4. Die Straße der Mühlen (La Route des Moulins) führt durch den
Nordosten des Bessin. Diese küstennahe Landschaft verdankt ihre Reize
der Erosionstätigkeit der Flüsse Seulles, Thue und Mue. Das
abwechslungsreiche Relief mit teilweise bewaldeten Flußtälern ist der
Rahmen für zahlreiche Dörfer in denen aus dem Caennaiser Kalksandstein
gemauerten Häusern überwiegen. Sechs ehemalige Wassermühlen, in denen
Getreide oder Gewürze gemahlen oder Textilien verarbeitet wurden, sind
der thematische Schwerpunkt. Daneben sind die Schlösser Fontaine-Henry
und Creully sowie die aus dem 11.Jh stammende romanische Kirche von
Thaon wichtige touristische Ziele an diesem Rundkurs.
5. Die Straße durch den Wald von Biards (La Route de la Forêt des Biards)
im Südwesten des Bessin führt durch eine der wenigen bewaldeten, mit
Reit- und Wanderwegen versehenen Gebiete des Departements Calvados. Ein
Mühlen- und ein Bergbaumuseum sowie ein Töpferzentrum stellen das
traditionelle Gewerbe vor.
6. Die «Route des Douets» im Nordosten des Departements führt durch das
Tal des Flusses Touques, dessen Nebenflüsse als Douets bezeichnet werden
(z.B.: Douet du Houlbec, Douet au Saulnier...). Neben den zahlreichen
Wasserläufen besteht der Reiz dieser Kulturlandschaft in den zahlreichen
heckengesäumten Wiesen, die, wie für den Pays d’Auge typisch mit
Apfelbäumen für die Cidreerzeugung bestanden sind. Vorherrschend sind
Einzelgehöfte, selbst Kirchen und Kapellen stehen isoliert. Fünf
Bauernhöfen bieten ihre Produkte (Cidre, Calvados, Geflügel, Crème,
Eier, Butter) zum Verkauf an. In der Stadt Pont l’Evêque, in der Mitte
dieses Rundkurses informiert ein Museum über Calvados und altes
Handwerk.
7. Die Straße der Schluchten des Flusses Vire (La Route des Gorges de la
Vire) in der Bocage, an der Westgrenze des Departements. Die Granite und
Schiefern des Armorikanischen Massives liegen an den senkrechten Hängen
der erodierten Täler offen zu Tage. Ausgeschilderte Wanderwege führen
durch die ruhige Heckenlandschaft mit zahlreichen Hohlwegen.
2.3 Bedeutung des Agrotourismus für das Departement
Das Departement Calvados ist aufgrund seiner Naturraumausstattung und
dem Reichtum an kulturell und geschichtlich bedeutenden Stätten ein
wichtiges Touristenziel. Der Agrotourismus profitiert vom Vorhandensein
der touristischen Zentren, indem er im Umland die notwendigen
Übernachtungsmöglichkeiten anbietet und stellt somit auch gleichzeitig
eine Voraussetzung für den Fremdenverkehr dar.

______________________________

AUFGABENSTELLUNG:
1. Beantworte zum Textauszug über das Departement Calvados die folgenden Fragen:
(a) Wie viele ehemalige Wassermühlen bilden den thematischen Schwerpunkt der Straße der Mühlen?
(b) Wie werden die Nebenflüsse der Touques bezeichnet?
(c) Zu welchem Massiv gehören die Granite und Schiefer an den Hängen der Vire-Schluchten?
2. Führe den Textauszug über das Departement Calvados im Anschluss an seinen letzten Satz fort.

ANGEZEIGTE INFORMATIONEN:
______________________________

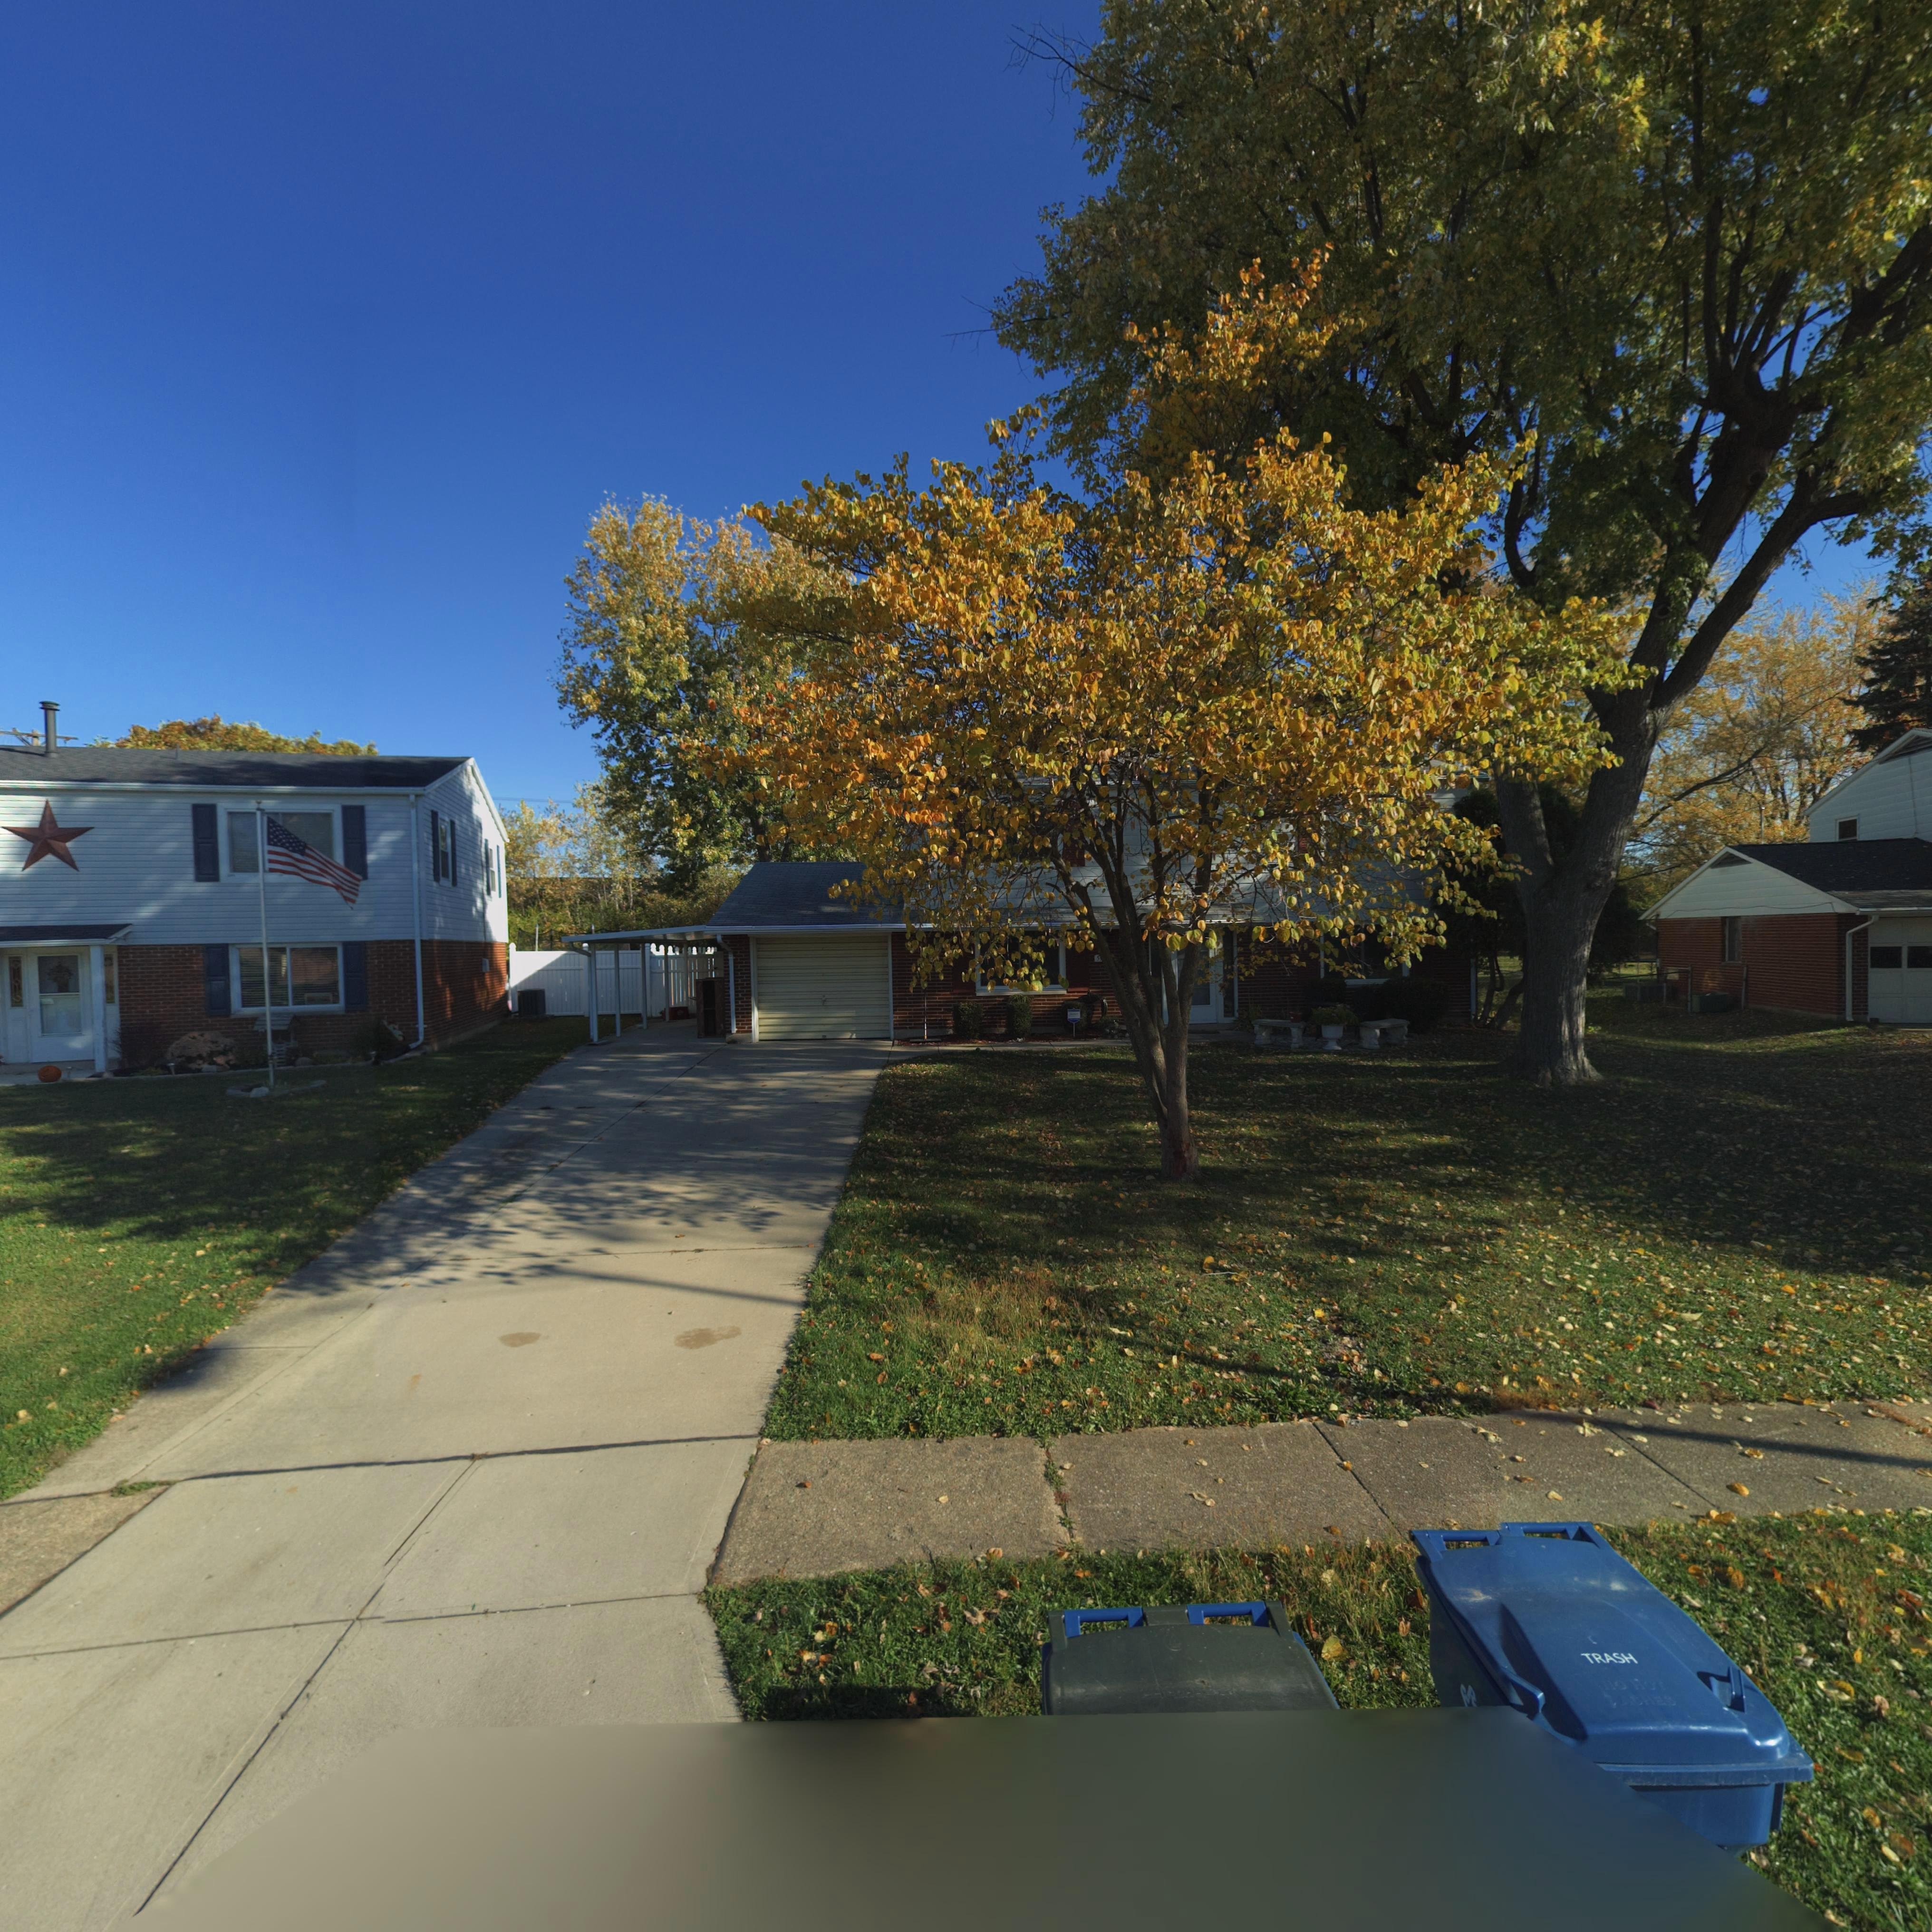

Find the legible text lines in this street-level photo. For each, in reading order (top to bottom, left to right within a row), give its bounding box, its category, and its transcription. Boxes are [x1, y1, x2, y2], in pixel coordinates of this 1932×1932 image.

______________________________

LÖSUNGEN:
1.
(a) Sechs.
(b) Als Douets.
(c) Zum Armorikanischen Massiv.

2.
In den Einrichtungen von Gîtes de France wurden 1996 im Departement
durch 750.000 Übernachtungen ein direkter Umsatz von 30 Mio. Francs
erzielt; dieses Geld kommt im wesentlichen dem ländlichen Raum zugute.
Von Gästen dieser Einrichtungen wurde im Departement außerdem ein Umsatz
von 115 Mio. Francs geschätzt (GITES DE FRANCE CALVADOS, 1997).
Abbildung 9: Das Gebäude des Gîte rural Nr.1206 im Pays d'Auge vor und
nach der Restaurierung 1996 . Durch den Agrotourismus können aufgegebene
landwirtschaftliche Gebäude erhalten und weitergenutzt werden.(Aus GITES
DE FRANCE CALVADOS, 1997)
1996 entstanden 72 neue Gîtes ruraux und Gîtes de mer im Departement
Calvados (GITES DE FRANCE CALVADOS, 1997). Die Investitionen pro Gîte
belaufen sich nach TACET (1997) auf 250000-300000F
(entspr.:75000-90000DM) und stellen somit kontinuierlich einen
bedeutenden Anteil der Aufträge für Handwerksbetriebe im ländlichen Raum
dar.
Der Agrotourismus bereichert das touristische Angebot im Departement.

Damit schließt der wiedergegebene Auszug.